Surely, for a result to be expected in 2 weeks, your course material must give some guidance. If you are using a canned BLAS, you take what you get, and maybe do some preliminary research into why it doesn't match the advertisements. Those references are excellent, but the subject you raise is far off topic from the references and this forum.

Tabrez_Ali · ‎04-06-2009

Quoting - kevinkarin

Currently, my program only achieved 5Gflop/s on an ATI GPU which has 2Tflop/s in theory. I will fail the course if I cannot achieve a decent result in two weeks. =( I have to find out what is the problem with the GEMM running on GPUs.

But then why are you using MKL? Shouldnt you be using ACML-GPU.

http://developer.amd.com/gpu/acmlgpu/Pages/default.aspx

Or did I miss something?

kevinkarin · ‎04-08-2009

Quoting - Tabrez Ali

But then why are you using MKL? Shouldnt you be using ACML-GPU.

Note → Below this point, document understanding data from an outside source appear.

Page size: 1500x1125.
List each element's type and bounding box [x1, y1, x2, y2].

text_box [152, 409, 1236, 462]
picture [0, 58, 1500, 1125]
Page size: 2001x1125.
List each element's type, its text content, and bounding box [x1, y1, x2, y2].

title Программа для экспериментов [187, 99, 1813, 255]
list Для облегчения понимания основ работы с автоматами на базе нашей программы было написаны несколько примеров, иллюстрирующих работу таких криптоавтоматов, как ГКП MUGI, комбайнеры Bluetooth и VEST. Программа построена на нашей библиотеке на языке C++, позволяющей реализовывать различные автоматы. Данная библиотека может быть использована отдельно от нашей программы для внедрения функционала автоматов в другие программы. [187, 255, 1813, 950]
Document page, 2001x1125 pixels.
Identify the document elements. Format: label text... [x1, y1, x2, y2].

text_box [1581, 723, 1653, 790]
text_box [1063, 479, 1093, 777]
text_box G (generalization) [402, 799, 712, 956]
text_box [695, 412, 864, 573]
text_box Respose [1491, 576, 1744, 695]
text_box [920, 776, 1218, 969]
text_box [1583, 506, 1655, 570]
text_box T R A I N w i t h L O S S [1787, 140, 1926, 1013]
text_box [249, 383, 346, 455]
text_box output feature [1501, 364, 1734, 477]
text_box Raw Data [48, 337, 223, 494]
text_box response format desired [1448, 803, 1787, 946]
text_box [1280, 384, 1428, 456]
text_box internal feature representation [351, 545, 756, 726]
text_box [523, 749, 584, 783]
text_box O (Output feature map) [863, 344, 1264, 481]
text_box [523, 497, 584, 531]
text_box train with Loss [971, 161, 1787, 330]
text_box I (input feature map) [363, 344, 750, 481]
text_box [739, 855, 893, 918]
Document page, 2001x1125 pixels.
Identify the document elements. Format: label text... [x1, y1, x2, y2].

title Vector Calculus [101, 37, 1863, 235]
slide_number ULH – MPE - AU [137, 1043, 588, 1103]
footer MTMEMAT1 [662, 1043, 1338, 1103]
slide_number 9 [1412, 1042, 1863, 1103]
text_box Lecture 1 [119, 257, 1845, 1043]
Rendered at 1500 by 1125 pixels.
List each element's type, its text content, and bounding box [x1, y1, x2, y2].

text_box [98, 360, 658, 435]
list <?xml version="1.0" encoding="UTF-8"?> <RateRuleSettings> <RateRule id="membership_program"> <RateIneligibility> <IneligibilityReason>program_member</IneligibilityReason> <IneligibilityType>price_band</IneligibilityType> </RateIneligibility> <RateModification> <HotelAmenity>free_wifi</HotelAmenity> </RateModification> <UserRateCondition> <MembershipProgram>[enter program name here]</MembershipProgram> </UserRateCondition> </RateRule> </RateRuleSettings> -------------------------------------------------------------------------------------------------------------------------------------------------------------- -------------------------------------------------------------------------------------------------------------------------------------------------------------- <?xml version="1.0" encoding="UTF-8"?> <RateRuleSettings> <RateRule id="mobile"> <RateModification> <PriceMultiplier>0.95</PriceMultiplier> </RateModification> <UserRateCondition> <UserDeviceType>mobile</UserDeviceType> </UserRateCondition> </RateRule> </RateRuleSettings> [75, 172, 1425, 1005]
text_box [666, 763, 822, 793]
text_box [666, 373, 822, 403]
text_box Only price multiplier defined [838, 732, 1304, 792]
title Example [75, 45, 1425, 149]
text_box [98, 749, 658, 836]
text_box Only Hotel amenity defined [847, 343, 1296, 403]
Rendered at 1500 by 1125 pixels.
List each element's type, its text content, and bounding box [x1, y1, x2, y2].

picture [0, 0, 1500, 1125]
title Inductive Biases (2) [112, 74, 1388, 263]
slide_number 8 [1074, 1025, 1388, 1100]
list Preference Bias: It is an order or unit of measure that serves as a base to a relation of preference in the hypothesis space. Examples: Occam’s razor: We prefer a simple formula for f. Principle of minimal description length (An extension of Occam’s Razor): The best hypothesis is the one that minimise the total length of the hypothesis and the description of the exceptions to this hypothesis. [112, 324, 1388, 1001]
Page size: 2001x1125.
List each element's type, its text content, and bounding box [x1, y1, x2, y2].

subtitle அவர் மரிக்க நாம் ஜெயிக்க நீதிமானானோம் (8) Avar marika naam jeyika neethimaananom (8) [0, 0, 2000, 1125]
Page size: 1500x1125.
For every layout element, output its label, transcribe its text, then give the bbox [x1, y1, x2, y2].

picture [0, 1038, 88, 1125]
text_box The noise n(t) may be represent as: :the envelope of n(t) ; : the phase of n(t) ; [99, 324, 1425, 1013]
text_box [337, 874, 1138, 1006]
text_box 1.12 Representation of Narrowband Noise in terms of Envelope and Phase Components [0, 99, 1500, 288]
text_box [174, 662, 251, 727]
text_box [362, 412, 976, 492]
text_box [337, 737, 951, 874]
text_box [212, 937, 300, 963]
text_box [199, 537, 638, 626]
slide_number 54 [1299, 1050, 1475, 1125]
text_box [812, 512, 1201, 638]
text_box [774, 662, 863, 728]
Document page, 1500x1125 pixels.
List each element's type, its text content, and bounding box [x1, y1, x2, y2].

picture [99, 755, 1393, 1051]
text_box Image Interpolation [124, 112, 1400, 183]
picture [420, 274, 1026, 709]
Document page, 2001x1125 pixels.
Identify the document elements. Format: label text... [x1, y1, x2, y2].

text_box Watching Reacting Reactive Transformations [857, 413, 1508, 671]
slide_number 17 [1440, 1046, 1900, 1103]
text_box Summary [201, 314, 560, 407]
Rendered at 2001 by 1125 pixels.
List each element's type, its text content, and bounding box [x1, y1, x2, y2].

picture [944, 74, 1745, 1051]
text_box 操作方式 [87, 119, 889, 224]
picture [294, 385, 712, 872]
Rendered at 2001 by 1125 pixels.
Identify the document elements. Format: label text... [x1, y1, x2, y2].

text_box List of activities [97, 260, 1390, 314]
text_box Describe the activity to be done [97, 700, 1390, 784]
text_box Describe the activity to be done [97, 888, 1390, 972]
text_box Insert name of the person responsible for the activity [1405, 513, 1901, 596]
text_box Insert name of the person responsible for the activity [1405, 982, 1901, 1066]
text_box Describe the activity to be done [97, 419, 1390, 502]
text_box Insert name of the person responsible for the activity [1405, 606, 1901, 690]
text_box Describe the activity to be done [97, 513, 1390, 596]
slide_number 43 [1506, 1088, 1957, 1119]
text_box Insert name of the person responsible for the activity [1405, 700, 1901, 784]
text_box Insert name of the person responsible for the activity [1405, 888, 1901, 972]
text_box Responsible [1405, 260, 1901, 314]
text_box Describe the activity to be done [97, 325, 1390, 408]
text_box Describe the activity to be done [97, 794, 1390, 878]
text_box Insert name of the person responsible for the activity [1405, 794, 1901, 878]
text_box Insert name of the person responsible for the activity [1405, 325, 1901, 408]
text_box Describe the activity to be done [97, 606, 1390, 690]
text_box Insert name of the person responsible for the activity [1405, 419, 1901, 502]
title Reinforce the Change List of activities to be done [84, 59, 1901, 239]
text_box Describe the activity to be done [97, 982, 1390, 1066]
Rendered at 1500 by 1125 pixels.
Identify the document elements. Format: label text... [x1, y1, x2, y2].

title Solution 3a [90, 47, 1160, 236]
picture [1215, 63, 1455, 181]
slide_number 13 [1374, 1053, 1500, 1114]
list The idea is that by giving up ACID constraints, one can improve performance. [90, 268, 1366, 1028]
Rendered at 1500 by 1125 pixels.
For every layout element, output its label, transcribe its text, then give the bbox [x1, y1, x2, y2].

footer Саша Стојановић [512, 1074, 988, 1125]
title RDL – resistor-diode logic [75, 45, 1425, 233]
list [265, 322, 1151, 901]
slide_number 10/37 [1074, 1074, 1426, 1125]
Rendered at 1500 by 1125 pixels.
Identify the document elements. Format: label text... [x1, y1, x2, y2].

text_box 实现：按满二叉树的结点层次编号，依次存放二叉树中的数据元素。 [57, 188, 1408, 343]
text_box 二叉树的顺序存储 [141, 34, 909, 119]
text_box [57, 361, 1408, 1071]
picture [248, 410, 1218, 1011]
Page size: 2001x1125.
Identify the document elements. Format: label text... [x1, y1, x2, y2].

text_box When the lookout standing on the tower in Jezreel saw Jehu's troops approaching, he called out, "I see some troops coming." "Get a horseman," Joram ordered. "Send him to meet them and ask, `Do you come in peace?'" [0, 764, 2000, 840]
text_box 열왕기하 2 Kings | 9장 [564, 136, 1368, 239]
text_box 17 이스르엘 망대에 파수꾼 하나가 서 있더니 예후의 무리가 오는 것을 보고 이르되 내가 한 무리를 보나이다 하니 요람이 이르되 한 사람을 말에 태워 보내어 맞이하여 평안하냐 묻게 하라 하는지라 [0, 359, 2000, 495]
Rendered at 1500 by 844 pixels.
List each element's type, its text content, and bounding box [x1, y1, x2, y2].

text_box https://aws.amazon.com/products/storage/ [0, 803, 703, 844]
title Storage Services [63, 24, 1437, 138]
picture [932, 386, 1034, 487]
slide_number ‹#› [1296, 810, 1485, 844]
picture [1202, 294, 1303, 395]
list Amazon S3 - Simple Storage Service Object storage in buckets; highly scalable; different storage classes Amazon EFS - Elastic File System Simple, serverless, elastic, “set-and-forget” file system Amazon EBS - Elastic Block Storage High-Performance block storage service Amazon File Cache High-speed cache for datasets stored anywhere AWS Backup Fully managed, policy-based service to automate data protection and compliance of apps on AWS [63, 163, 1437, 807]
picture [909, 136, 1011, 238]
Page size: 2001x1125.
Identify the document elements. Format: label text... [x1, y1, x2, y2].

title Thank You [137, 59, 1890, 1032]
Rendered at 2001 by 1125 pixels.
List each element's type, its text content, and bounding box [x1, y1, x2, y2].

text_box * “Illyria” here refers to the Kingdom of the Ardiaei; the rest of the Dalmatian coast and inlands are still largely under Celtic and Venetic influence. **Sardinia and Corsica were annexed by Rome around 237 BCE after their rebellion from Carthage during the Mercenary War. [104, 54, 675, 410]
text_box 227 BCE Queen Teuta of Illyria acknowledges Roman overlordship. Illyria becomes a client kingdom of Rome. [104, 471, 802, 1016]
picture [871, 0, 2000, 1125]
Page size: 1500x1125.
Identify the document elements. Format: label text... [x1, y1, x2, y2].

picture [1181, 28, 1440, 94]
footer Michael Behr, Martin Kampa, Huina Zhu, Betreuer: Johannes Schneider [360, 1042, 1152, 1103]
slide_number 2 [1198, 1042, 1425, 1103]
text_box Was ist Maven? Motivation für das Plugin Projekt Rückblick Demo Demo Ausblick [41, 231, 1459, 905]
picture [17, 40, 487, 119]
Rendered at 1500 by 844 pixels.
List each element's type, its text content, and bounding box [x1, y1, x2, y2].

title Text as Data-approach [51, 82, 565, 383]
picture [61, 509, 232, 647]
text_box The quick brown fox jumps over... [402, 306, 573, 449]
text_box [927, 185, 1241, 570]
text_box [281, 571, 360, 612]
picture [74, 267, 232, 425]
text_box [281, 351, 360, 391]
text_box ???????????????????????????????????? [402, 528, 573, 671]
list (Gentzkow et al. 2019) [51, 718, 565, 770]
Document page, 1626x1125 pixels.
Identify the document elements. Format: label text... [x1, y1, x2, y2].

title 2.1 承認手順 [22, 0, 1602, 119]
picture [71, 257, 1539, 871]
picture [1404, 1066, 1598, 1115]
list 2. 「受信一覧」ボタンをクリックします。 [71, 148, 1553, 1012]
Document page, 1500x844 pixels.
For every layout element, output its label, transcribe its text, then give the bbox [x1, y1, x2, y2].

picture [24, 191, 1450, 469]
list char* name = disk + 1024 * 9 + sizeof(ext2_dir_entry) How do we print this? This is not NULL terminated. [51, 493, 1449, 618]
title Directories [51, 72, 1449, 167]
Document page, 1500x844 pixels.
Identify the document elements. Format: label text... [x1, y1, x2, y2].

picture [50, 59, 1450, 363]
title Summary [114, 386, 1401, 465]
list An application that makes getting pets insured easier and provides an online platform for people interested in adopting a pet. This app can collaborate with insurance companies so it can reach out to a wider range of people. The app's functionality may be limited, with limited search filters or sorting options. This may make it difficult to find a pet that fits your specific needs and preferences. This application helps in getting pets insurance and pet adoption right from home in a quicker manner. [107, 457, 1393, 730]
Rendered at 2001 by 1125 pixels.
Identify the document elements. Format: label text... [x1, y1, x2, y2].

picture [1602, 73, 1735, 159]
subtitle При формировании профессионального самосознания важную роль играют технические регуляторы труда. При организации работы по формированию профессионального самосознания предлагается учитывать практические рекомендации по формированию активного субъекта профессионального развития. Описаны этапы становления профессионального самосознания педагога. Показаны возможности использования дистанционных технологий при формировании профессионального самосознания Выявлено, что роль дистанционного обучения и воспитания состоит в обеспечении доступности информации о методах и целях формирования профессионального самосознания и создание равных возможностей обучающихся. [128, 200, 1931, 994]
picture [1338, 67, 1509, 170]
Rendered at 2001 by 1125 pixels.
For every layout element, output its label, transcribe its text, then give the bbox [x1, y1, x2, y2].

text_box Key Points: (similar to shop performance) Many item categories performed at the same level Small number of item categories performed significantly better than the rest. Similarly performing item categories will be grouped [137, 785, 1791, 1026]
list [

http://developer.amd.com/gpu/acmlgpu/Pages/default.aspx

Or did I miss something?

Yes, thanks for the URL. I was learning fortran on my laptop with mkl so I used mkl instead to get familiar with LAPACK and BLAS.

kevinkarin · ‎04-08-2009

Quoting - tim18

Surely, for a result to be expected in 2 weeks, your course material must give some guidance. If you are using a canned BLAS, you take what you get, and maybe do some preliminary research into why it doesn't match the advertisements. Those references are excellent, but the subject you raise is far off topic from the references and this forum.

Thanks for the information. This project is expected to be implemented independently by oneself from scratch. My only guidance is Google. Anyway I will try my best.